A fada-madrinha dos videojogos deve ter andado imensamente ocupada durante os últimos tempos. Durante os últimos 12 meses aconteceram coisas...
A fada-madrinha dos videojogos deve ter andado imensamente ocupada durante os últimos tempos. Durante os últimos 12 meses aconteceram coisas incríveis nesta indústria. A Capcom ressuscitou Resident Evil 2 num remake fabuloso que revigorou a série. Shenmue 3, um jogo que já ninguém acreditava que alguma vez ia concretizar-se, foi lançado em Novembro de 2019. Depois, em Março deste ano, a Valve lançou finalmente um novo Half-Life. Saltando para Abril, a Square Enix remata com Final Fantasy 7 Remake, um sonho tornado realidade. Chegando agora ao final do mês, este crescendo que se tem vindo a registar nos videojogos continua em alta com Streets of Rage 4.
Para quem teve uma Sega Mega Drive, Street of Rage era um dos jogos obrigatórios. É um jogo que marcou uma geração, com horas passadas em frente à televisão com os comandos sempre a passarem entre as mãos dos amigos. Embora tivesse sido lançado originalmente nas consolas e só depois nas arcadas (para a Sega Mega Play), herdou o espírito dos jogos que nasceram nessas máquinas. Um jogo fácil de perceber, acessível nos controlos e com diversão imediata. Era também muito desafiante, como qualquer jogo daquela altura.
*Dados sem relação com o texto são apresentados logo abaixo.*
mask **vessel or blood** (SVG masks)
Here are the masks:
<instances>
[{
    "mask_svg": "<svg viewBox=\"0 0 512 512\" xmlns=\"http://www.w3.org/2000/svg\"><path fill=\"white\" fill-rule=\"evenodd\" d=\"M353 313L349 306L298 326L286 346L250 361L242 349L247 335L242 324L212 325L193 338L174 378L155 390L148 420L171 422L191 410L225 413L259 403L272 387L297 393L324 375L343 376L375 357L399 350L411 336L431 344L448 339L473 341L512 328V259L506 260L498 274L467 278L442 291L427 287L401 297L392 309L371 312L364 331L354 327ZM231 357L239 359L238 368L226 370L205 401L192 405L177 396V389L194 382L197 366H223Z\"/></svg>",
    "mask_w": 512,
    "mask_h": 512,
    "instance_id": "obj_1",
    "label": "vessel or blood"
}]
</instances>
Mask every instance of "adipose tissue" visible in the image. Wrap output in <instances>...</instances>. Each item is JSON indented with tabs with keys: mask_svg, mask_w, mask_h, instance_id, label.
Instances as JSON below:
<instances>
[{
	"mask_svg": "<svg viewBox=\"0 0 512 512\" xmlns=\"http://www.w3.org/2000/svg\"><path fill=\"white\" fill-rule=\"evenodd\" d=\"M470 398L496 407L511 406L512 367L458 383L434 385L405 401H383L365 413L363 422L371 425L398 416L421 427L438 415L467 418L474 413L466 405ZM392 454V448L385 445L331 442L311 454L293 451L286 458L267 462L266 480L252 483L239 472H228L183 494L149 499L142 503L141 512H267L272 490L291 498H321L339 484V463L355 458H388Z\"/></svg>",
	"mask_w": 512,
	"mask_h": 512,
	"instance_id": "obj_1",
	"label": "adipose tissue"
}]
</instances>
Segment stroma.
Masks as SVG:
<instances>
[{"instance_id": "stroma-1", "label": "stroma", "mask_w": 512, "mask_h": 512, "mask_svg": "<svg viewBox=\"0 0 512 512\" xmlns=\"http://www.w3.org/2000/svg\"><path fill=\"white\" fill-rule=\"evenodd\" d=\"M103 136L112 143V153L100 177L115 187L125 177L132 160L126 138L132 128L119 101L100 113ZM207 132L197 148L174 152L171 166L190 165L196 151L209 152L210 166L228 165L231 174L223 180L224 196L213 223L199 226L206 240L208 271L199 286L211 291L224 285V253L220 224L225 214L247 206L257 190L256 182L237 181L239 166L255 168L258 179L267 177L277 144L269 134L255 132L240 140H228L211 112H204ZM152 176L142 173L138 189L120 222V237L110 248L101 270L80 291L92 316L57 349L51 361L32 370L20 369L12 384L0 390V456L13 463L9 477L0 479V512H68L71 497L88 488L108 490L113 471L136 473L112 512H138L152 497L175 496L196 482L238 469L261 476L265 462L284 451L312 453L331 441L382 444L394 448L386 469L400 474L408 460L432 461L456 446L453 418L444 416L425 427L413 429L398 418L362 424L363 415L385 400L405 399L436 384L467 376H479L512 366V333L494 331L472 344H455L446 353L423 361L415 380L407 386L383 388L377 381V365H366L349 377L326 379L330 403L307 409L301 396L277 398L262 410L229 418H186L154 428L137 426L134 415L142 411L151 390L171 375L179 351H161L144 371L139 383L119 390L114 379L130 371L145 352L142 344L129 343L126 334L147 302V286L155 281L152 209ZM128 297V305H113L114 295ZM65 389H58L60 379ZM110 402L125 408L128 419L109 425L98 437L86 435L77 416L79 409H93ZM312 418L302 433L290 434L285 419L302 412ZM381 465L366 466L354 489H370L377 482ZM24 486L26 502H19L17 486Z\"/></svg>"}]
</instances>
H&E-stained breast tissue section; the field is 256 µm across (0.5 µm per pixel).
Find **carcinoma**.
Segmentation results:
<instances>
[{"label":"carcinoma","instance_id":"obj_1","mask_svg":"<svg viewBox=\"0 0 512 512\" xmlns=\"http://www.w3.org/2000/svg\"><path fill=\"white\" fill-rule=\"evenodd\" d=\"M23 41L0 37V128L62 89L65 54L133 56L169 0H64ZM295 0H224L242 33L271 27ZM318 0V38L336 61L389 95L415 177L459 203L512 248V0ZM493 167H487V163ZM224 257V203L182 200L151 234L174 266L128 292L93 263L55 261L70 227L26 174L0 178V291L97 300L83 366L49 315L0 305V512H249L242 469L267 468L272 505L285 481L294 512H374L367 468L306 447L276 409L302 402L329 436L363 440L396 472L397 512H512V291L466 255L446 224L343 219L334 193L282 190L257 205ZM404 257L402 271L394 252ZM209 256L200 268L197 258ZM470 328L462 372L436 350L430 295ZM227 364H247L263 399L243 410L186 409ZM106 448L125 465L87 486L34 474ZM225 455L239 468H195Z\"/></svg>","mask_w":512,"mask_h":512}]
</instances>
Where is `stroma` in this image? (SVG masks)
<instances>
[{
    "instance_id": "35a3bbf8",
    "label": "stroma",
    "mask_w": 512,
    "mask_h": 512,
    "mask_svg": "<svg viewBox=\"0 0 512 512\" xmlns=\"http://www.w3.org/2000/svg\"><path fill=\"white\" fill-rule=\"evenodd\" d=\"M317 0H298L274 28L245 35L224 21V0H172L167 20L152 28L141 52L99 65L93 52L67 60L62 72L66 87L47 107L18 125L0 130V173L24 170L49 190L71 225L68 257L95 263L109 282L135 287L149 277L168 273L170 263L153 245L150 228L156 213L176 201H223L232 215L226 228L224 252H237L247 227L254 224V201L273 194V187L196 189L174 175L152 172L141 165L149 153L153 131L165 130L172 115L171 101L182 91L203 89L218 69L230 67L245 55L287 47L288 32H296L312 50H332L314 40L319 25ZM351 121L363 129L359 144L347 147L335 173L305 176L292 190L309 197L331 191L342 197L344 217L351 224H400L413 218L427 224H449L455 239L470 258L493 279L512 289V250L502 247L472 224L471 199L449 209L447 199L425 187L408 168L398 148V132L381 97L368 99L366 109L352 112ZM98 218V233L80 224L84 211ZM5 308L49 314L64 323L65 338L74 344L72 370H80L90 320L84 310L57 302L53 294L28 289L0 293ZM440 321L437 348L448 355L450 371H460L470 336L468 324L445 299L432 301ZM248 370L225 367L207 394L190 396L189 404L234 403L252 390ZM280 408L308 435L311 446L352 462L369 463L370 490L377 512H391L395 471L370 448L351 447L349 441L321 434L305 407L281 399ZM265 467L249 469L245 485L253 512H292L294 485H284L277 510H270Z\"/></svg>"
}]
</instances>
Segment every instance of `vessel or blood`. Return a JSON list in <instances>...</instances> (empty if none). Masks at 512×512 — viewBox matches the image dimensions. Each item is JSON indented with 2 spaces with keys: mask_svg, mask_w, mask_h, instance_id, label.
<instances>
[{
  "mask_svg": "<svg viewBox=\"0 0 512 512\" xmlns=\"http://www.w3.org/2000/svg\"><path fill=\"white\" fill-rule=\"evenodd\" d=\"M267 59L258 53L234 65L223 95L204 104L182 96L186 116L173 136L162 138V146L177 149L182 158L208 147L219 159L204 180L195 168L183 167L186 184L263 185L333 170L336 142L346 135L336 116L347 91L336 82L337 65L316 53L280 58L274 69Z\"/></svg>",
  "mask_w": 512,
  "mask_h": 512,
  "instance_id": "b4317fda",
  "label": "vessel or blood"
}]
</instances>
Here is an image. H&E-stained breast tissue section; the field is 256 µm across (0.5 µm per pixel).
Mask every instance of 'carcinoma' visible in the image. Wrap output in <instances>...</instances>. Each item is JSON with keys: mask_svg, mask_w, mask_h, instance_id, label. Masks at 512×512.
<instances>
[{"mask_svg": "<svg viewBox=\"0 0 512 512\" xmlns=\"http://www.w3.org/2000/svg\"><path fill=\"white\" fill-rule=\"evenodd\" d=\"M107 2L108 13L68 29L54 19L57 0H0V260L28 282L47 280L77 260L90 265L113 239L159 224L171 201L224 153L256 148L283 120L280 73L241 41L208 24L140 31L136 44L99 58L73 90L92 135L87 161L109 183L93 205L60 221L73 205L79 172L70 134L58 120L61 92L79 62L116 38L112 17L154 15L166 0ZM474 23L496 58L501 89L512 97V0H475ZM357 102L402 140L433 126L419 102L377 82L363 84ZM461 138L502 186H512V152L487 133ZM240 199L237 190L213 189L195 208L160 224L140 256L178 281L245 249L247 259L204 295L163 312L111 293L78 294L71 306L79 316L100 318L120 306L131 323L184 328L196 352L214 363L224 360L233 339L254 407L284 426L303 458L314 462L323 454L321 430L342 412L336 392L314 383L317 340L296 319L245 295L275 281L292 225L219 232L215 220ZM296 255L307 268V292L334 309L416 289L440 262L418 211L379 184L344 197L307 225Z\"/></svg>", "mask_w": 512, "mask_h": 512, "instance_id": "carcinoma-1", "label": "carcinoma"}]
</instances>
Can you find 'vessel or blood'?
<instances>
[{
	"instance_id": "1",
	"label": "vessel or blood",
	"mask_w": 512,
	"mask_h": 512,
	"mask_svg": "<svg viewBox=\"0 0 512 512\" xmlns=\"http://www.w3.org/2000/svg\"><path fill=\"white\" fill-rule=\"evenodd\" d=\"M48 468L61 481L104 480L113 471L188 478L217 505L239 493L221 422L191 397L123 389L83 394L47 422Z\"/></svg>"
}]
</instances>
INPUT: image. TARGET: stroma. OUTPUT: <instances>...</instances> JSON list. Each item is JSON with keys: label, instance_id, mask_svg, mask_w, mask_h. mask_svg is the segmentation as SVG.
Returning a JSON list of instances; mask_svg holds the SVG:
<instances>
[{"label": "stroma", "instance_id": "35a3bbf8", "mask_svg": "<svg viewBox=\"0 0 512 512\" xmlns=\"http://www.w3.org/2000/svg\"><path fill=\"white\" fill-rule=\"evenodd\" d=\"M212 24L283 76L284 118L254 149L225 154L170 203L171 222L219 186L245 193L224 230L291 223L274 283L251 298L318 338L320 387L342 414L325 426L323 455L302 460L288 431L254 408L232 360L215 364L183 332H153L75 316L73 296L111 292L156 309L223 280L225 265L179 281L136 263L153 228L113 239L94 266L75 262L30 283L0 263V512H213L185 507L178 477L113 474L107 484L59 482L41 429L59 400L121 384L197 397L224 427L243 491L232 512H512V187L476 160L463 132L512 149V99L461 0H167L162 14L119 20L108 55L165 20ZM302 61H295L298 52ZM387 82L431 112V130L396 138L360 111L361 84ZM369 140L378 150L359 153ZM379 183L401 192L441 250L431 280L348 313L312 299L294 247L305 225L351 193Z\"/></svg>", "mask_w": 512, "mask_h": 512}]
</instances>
Apesar do seu sucesso, a saga ficou-se por Streets of Rage 3, lançado em Março de 1994. Foi preciso esperar mais de 26 anos para haver uma continuação.
Três estúdios, um só jogo
Os astros não se alinharam para Streets of Rage 4, mas foi quase isso! A produção foi dividida entre três estúdios, todos eles especializados em desenvolver jogos com aquela sensação old-school. Esta união é formada pela Dotemu, que ressuscitou Windjammers, Lizardcube, o estúdio de Wonder Boy, e Guard Crush Games, que anteriormente lançou Streets of Fury. Connoisseurs dos elementos mais importantes num jogo retro, os três estúdios injectaram todo o seu talento em Streets of Rage 4 e criaram um jogo que, à semelhança dos originais para a Mega Drive, é imediatamente cativante. Uma cápsula temporal que nos leva de volta para aqueles tempos mas com todas as conveniências da modernidade. Para todos os efeitos, um jogo retro-moderno.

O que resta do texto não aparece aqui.